Problem set —
(A) Render the following sentence from the sauna passage into Spanish: "After about a minute, my head feels as though dozens of little sparklers are flickering in it."
(B) Write out the sauna passage verbatim, from "Once I have" up to and including "us feel better.".
Begin Text shown
In the searing heat of the pine-clad cabin, my body starts to return to life. After about a minute, my head feels as though dozens of little sparklers are flickering in it. I can sense blood flooding into my eyes. My legs begin to tingle, like they are being tickled with feathers. After ten minutes I have so many glorious sensations bombarding my brain that, as I sit cross-legged in the 70C dry heat, eating frozen grapes, all I can do is giggle.

The doughnut-shaped living room and floating cabins of the Arctic Bath hotel on the Lule River
The doughnut-shaped living room and floating cabins of the Arctic Bath hotel on the Lule River

Once I have experienced that heady rush, as with all good things, I want to do it again and again. After three days I feel that not only has my body changed, but my mind too. That’s because, Astridsson explains, my joints are more supple from doing yoga in the sauna and my innards stimulated by the oxygen and endorphins flooding in and out due to the extreme contrasts of heat and cold. She says that my brain has been stimulated in new ways too. I have also experienced friluftsliv, which loosely translates to “open-air living”, a Scandinavian philosophy that focuses on the fact that humans are meant to be outside in nature, which makes us feel better.
End Text shown
Begin Dataset rows
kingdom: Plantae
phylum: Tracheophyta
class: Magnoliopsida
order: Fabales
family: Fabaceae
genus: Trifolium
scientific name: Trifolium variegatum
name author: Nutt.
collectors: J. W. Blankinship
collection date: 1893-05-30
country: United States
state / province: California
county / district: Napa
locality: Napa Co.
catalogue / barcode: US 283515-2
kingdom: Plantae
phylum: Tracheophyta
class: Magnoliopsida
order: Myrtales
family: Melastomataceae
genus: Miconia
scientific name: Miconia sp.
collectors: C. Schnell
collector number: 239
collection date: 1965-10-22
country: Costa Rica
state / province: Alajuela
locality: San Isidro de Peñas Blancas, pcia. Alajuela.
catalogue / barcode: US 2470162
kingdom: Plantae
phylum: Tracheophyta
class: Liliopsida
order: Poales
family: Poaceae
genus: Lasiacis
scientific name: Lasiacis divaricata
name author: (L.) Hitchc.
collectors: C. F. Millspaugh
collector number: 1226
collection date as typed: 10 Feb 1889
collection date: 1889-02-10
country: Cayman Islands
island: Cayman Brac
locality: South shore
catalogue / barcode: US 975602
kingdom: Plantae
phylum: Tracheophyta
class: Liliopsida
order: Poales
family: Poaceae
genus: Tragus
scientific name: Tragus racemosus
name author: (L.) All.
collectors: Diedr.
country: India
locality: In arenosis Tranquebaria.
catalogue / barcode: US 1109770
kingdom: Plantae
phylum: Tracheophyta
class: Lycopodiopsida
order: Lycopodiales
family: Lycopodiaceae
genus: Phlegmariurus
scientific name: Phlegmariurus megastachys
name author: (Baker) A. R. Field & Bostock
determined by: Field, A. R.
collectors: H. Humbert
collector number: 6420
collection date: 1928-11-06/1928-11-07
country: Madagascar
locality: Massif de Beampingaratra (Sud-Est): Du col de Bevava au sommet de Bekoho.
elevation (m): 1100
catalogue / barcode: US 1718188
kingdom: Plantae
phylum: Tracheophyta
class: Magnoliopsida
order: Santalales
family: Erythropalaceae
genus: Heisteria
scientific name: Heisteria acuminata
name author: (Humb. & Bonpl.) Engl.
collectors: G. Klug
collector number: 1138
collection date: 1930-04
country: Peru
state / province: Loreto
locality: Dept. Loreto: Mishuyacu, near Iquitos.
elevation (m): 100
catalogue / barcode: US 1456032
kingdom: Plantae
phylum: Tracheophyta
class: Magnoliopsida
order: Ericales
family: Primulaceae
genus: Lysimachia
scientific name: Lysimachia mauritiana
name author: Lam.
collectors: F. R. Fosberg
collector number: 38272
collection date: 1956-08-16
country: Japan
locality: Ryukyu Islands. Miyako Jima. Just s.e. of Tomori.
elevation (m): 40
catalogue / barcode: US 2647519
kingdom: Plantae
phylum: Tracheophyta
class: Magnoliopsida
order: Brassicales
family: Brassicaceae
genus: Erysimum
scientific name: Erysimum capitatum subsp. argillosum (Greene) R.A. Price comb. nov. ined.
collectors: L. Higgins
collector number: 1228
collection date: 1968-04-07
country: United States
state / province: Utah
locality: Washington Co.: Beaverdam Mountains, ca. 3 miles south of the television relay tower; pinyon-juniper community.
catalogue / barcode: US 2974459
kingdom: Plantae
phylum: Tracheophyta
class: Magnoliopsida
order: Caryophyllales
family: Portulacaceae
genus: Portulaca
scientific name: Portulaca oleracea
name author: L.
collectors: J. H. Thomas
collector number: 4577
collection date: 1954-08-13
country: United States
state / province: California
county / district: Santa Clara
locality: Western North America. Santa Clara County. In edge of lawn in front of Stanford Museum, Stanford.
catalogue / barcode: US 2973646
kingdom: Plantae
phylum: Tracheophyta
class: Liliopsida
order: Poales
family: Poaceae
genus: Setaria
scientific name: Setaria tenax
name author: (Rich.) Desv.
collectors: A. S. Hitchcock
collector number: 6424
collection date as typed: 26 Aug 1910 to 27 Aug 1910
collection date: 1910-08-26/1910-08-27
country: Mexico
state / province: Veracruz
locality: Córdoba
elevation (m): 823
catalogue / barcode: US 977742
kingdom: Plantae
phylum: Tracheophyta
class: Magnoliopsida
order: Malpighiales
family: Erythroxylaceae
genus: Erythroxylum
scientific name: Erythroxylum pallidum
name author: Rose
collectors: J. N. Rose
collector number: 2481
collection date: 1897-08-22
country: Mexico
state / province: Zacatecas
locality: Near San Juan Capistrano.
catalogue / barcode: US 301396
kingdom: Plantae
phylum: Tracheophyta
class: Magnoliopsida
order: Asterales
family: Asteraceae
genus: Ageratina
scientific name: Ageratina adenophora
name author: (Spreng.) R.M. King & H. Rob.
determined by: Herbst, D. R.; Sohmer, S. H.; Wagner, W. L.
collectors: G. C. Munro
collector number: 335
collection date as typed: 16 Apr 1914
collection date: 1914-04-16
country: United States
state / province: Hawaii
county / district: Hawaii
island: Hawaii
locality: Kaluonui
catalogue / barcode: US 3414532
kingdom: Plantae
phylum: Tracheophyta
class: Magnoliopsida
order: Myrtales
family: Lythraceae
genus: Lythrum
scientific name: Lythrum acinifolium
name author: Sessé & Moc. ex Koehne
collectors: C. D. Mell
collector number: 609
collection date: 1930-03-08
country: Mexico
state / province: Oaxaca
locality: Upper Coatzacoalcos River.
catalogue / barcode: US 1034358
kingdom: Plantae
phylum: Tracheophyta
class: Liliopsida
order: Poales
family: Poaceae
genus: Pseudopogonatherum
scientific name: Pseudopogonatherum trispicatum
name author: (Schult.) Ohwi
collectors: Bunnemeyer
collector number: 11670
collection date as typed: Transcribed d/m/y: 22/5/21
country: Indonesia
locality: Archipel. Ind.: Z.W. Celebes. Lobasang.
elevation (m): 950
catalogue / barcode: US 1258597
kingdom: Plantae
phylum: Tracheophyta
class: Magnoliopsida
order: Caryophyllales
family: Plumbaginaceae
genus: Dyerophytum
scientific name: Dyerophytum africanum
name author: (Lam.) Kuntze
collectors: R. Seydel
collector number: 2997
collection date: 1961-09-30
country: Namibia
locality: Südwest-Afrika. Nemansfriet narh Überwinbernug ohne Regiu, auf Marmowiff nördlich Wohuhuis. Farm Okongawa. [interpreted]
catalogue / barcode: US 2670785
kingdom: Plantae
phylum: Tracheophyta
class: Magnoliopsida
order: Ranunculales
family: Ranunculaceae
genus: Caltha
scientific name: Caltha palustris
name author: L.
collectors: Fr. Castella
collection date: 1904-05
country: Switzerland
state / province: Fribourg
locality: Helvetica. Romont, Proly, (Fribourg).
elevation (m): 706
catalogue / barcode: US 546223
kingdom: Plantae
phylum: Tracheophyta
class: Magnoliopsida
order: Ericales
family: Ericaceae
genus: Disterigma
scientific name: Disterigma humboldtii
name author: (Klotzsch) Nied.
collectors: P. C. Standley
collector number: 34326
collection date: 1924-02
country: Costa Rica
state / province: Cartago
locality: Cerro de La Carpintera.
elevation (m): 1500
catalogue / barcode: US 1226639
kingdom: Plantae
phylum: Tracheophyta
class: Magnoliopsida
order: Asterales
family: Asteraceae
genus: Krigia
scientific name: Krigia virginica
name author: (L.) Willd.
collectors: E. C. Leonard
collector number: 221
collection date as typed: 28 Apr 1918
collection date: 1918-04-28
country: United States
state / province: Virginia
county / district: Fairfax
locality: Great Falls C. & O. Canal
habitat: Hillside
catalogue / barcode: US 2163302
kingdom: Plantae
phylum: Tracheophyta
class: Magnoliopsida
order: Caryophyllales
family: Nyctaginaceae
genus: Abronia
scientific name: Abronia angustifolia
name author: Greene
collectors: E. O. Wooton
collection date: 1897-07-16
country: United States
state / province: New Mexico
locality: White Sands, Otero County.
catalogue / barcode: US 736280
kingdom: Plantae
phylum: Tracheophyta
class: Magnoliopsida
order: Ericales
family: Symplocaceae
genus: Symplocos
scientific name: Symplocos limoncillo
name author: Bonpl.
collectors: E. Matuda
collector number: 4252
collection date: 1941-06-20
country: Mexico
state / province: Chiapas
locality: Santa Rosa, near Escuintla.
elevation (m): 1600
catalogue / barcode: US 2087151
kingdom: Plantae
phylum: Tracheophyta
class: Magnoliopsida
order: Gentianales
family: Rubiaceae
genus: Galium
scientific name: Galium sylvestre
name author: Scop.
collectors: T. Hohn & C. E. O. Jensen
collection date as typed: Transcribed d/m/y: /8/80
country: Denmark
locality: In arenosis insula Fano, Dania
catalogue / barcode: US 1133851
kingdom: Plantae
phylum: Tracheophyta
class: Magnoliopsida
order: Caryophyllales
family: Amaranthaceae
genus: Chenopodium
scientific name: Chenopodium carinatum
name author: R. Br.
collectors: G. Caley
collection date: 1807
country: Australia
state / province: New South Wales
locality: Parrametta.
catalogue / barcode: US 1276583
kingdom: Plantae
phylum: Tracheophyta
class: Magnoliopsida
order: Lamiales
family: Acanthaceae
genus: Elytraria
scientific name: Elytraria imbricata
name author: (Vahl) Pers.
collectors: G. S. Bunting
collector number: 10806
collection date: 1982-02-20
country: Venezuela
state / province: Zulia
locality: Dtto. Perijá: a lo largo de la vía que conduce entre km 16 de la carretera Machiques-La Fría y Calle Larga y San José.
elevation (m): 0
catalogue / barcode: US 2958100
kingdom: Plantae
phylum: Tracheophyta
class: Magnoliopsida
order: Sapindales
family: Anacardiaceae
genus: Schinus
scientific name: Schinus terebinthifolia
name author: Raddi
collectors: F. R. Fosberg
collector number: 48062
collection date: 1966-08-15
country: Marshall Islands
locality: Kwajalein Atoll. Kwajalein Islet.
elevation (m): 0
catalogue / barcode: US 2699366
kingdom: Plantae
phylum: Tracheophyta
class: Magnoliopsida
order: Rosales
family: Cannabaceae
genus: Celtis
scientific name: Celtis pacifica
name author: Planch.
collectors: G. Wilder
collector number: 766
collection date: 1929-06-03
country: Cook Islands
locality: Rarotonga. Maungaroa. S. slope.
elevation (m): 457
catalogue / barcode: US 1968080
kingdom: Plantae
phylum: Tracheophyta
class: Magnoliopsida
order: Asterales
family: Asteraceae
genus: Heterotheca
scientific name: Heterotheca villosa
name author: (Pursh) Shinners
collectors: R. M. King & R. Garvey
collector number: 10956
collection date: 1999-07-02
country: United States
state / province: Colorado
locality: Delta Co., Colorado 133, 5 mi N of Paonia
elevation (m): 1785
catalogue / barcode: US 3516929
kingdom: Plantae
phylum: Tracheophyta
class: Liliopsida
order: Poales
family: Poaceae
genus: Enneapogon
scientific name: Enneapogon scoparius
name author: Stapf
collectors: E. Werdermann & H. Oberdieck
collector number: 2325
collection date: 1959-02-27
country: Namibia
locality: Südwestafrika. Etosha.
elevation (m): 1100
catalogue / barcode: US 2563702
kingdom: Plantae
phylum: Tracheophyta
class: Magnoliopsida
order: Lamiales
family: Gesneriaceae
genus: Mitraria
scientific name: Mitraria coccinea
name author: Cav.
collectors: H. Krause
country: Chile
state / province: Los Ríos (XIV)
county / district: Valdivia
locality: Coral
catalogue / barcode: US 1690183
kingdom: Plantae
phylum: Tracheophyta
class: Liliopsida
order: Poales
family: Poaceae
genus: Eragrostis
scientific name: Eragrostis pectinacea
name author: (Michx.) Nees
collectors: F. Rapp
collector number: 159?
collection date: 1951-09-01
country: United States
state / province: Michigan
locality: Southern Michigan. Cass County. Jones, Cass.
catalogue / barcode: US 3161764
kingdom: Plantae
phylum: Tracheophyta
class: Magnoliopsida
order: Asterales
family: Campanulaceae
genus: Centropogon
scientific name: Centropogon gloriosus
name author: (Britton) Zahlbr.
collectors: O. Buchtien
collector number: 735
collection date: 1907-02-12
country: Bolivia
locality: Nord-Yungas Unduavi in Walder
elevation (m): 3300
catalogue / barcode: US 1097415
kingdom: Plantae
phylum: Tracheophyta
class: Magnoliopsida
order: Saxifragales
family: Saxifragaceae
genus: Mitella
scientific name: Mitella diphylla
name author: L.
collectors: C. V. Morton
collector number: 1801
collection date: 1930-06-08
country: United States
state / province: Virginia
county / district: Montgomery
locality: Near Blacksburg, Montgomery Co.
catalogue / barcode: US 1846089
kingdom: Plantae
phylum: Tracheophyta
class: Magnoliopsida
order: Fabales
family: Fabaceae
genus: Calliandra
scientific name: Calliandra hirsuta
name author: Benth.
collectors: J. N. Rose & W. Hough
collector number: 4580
End Dataset rows
In response —
(A) Después de aproximadamente un minuto, siento la cabeza como si docenas de pequeñas bengalas centellearan dentro de ella.

(B)
Once I have experienced that heady rush, as with all good things, I want to do it again and again. After three days I feel that not only has my body changed, but my mind too. That’s because, Astridsson explains, my joints are more supple from doing yoga in the sauna and my innards stimulated by the oxygen and endorphins flooding in and out due to the extreme contrasts of heat and cold. She says that my brain has been stimulated in new ways too. I have also experienced friluftsliv, which loosely translates to “open-air living”, a Scandinavian philosophy that focuses on the fact that humans are meant to be outside in nature, which makes us feel better.